▶ **Study text**:
---

You wouldn't *have* to as you say, it'd be your choice. It might be 
valid in a large team effort to give some members of the team access 
to only the interface files and not their implementation. Which I've 
always thought was part of the original concept behind implementing 
these things anyway...

>  > Of course, employing such a system would have to be much more robust,
>>  considering modules don't have to be named the same as the file that
>>  contains them, and that modules can export items under a different
>  > name.

My only objection is that ideally the naming scheme would be tied to 
the code. One thing I hate with path info, etc. is that its always 
one more thing that's separate from the code that needs to be 
remembered.

Other than that the above looks good at first glance. Have a default 
search rule, but make command-line options for modifying it.

Incidentally, what was Modula-2's rule (if any) on this? I swore I 
had a book on Modula-2, but I can't find the thing. Anyway, perhaps 
Modula-2 implementations had some solution to this? Or perhaps Oberon?

---

▶ **Exercise aim**:
Could you transcribe the discussion of module interface files word for word, starting at "My only objection" and ending at "Or perhaps Oberon?"?

---

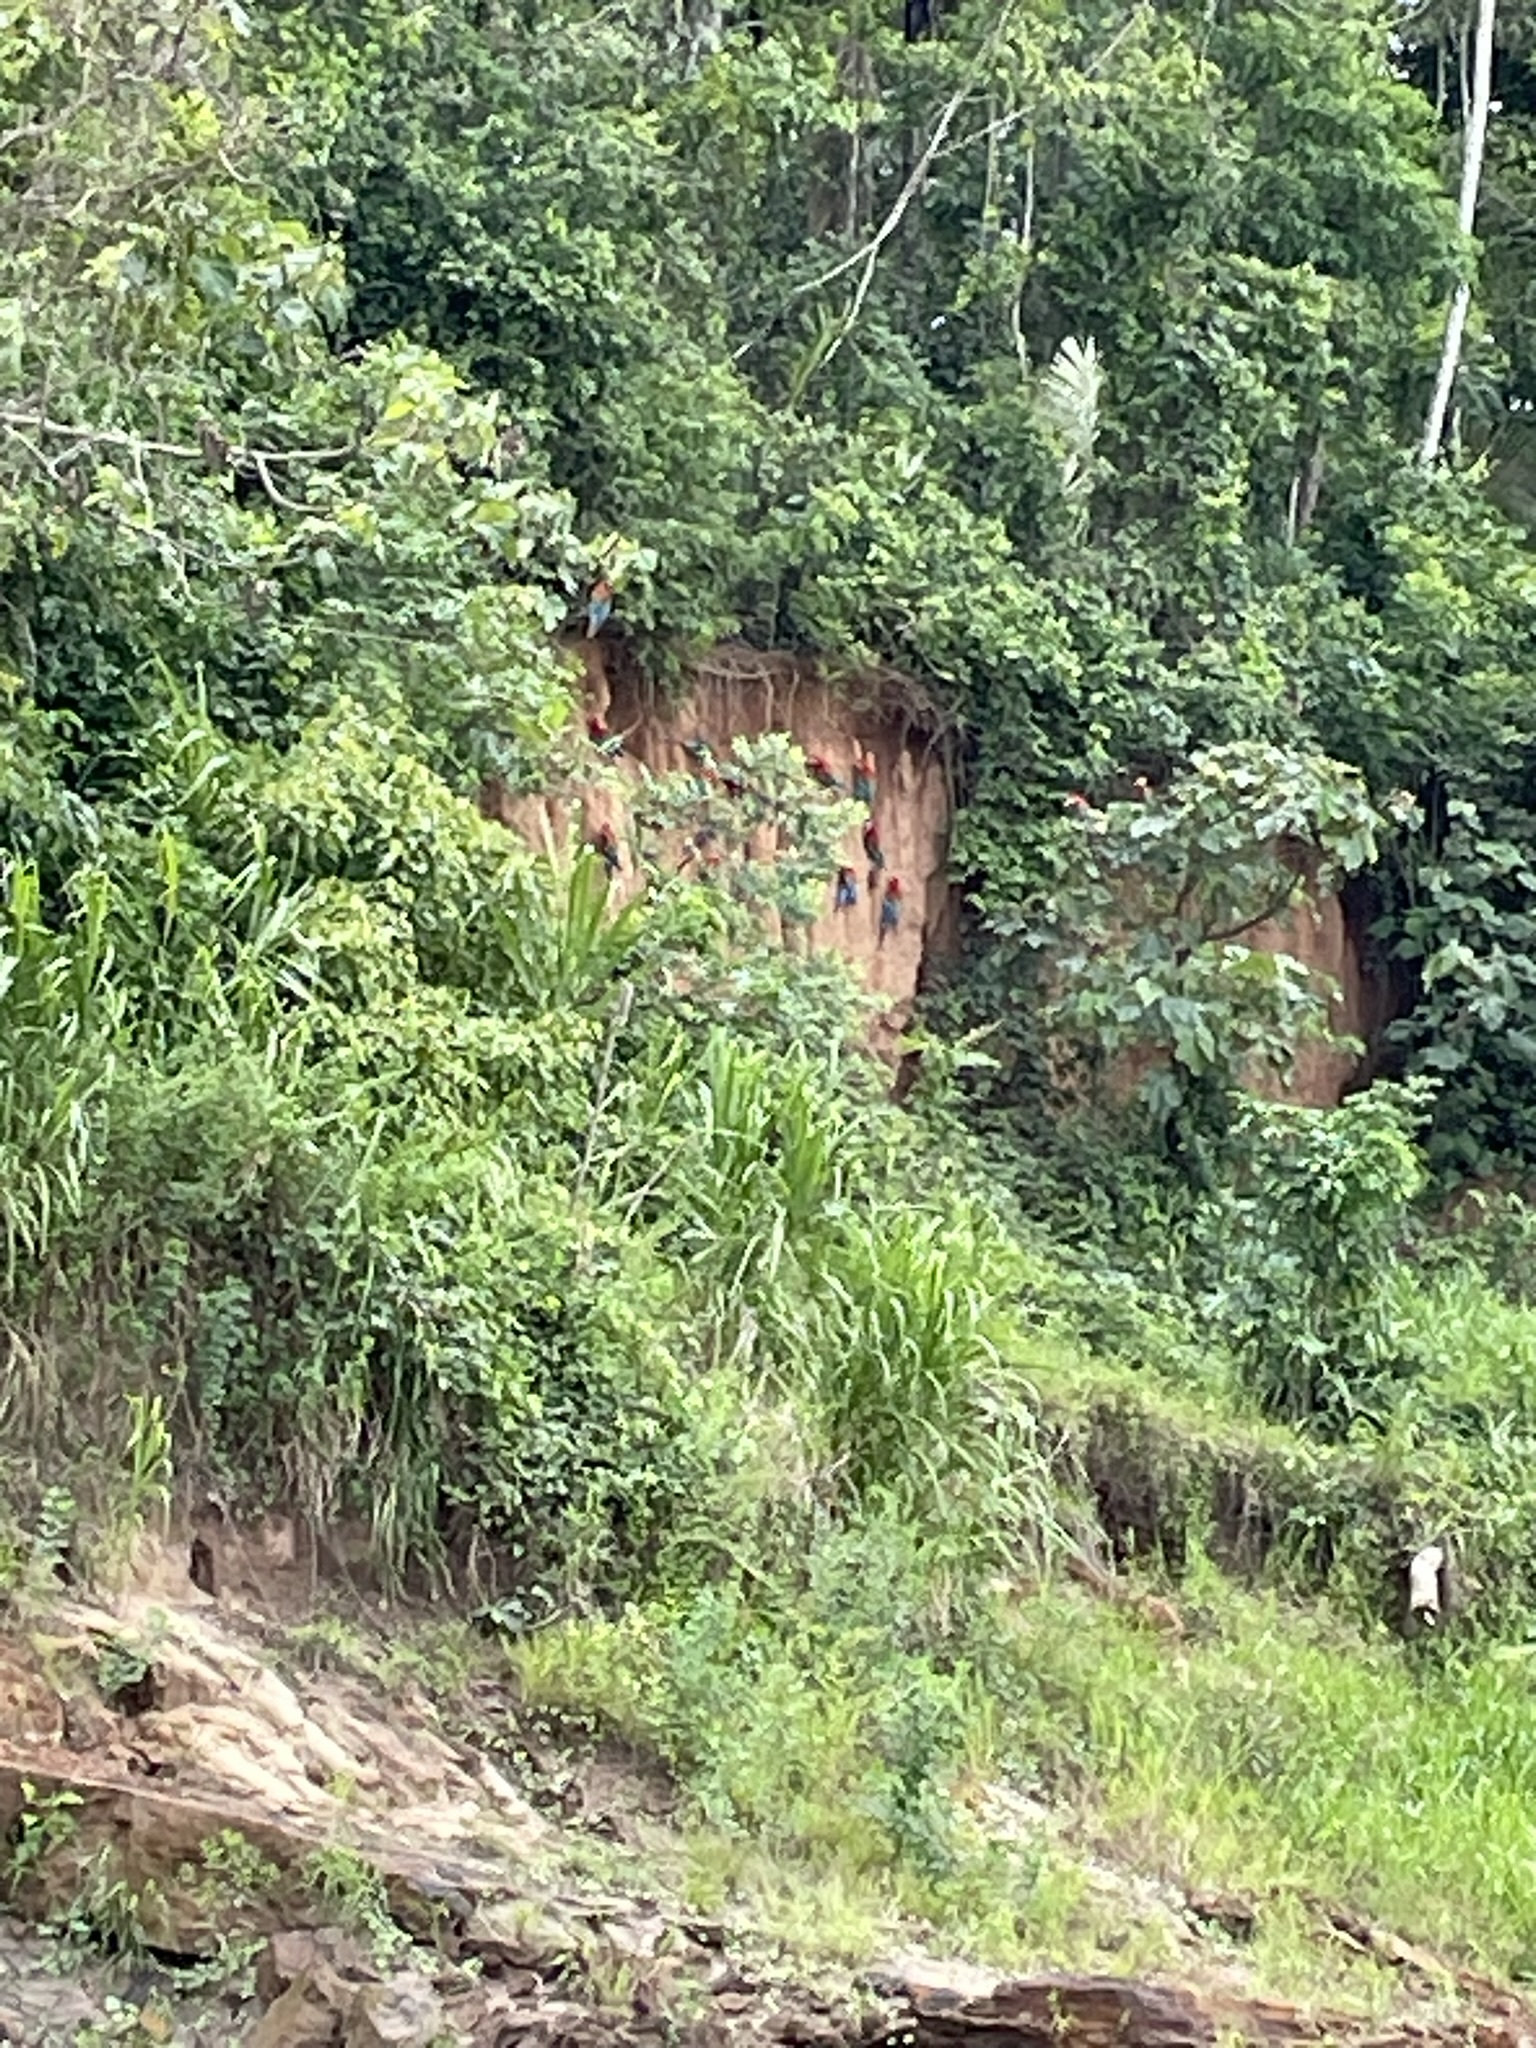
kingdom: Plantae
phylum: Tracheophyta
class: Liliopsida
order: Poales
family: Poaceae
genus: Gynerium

---

▶ **Exercise solution**:
My only objection is that ideally the naming scheme would be tied to 
the code. One thing I hate with path info, etc. is that its always 
one more thing that's separate from the code that needs to be 
remembered.

Other than that the above looks good at first glance. Have a default 
search rule, but make command-line options for modifying it.

Incidentally, what was Modula-2's rule (if any) on this? I swore I 
had a book on Modula-2, but I can't find the thing. Anyway, perhaps 
Modula-2 implementations had some solution to this? Or perhaps Oberon?